→ Saved entries:
:::

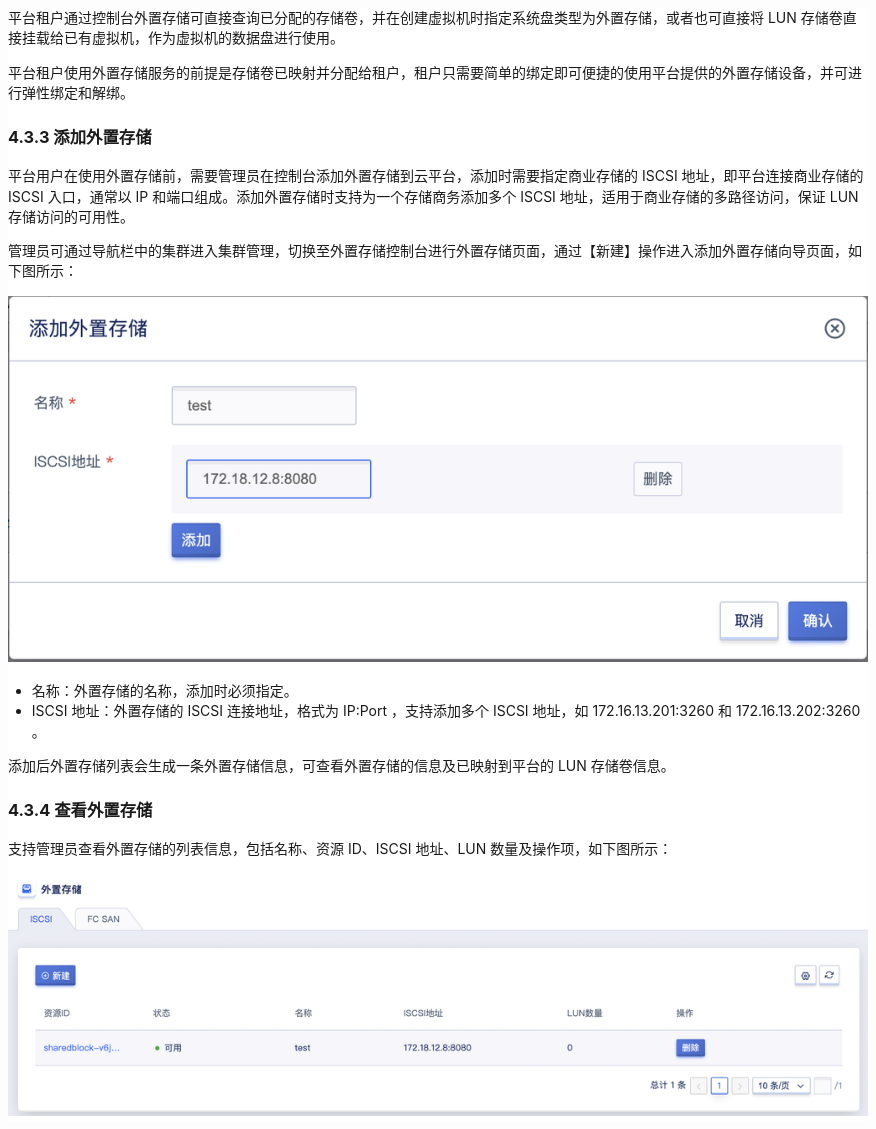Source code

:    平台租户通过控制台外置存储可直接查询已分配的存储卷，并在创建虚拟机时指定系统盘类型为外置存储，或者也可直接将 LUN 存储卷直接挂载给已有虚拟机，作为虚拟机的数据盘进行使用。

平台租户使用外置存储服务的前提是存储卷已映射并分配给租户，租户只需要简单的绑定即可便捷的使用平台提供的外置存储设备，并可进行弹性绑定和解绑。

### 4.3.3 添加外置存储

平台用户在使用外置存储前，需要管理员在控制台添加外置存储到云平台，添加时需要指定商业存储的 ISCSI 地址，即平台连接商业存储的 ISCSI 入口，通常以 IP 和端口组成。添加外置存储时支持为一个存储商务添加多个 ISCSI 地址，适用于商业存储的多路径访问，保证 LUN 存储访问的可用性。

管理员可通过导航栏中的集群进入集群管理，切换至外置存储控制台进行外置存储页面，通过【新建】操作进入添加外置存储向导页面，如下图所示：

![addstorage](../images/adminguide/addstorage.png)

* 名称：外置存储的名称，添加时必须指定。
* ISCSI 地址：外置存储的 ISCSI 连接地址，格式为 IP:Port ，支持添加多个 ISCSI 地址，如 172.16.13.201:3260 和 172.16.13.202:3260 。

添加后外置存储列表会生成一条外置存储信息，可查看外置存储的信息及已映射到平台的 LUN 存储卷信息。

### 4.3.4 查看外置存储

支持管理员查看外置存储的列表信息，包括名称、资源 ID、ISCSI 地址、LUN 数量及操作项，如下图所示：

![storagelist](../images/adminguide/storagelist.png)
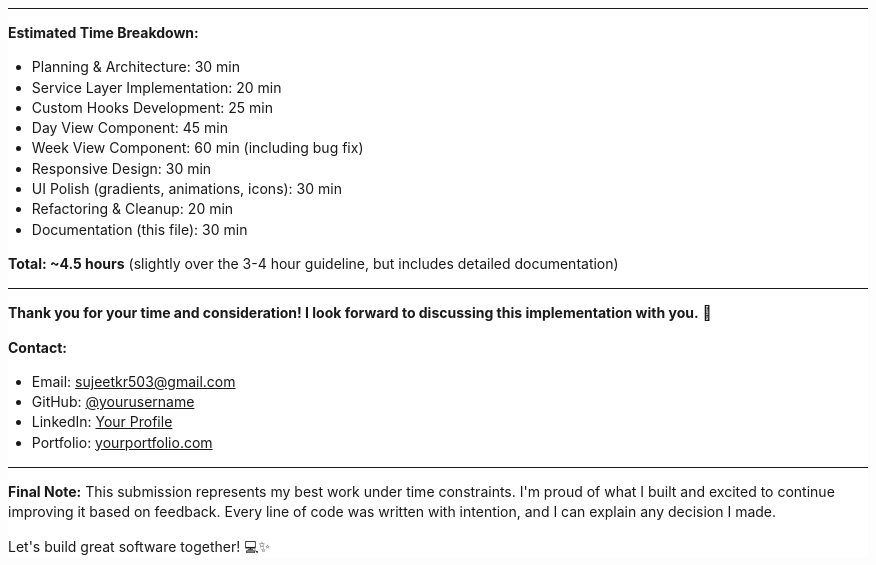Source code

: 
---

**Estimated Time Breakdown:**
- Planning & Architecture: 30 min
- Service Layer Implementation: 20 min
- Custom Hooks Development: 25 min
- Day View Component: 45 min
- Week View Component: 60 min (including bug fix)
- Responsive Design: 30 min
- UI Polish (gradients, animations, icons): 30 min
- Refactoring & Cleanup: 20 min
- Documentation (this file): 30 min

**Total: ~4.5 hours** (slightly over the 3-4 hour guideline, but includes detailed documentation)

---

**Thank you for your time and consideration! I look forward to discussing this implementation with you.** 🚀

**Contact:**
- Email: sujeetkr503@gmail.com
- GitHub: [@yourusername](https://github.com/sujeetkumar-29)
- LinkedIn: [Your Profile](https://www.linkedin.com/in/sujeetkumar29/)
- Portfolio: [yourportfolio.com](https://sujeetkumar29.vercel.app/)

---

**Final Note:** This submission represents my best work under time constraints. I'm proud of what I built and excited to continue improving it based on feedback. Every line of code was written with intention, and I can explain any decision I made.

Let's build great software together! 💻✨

:::

→ Problem: Set down, exactly as they stand above, the lines starting with the line with "- Day View Component: 45 min" and going on through the line with "- Documentation (this file): 30 min", and no others.

→ Response:
- Day View Component: 45 min
- Week View Component: 60 min (including bug fix)
- Responsive Design: 30 min
- UI Polish (gradients, animations, icons): 30 min
- Refactoring & Cleanup: 20 min
- Documentation (this file): 30 min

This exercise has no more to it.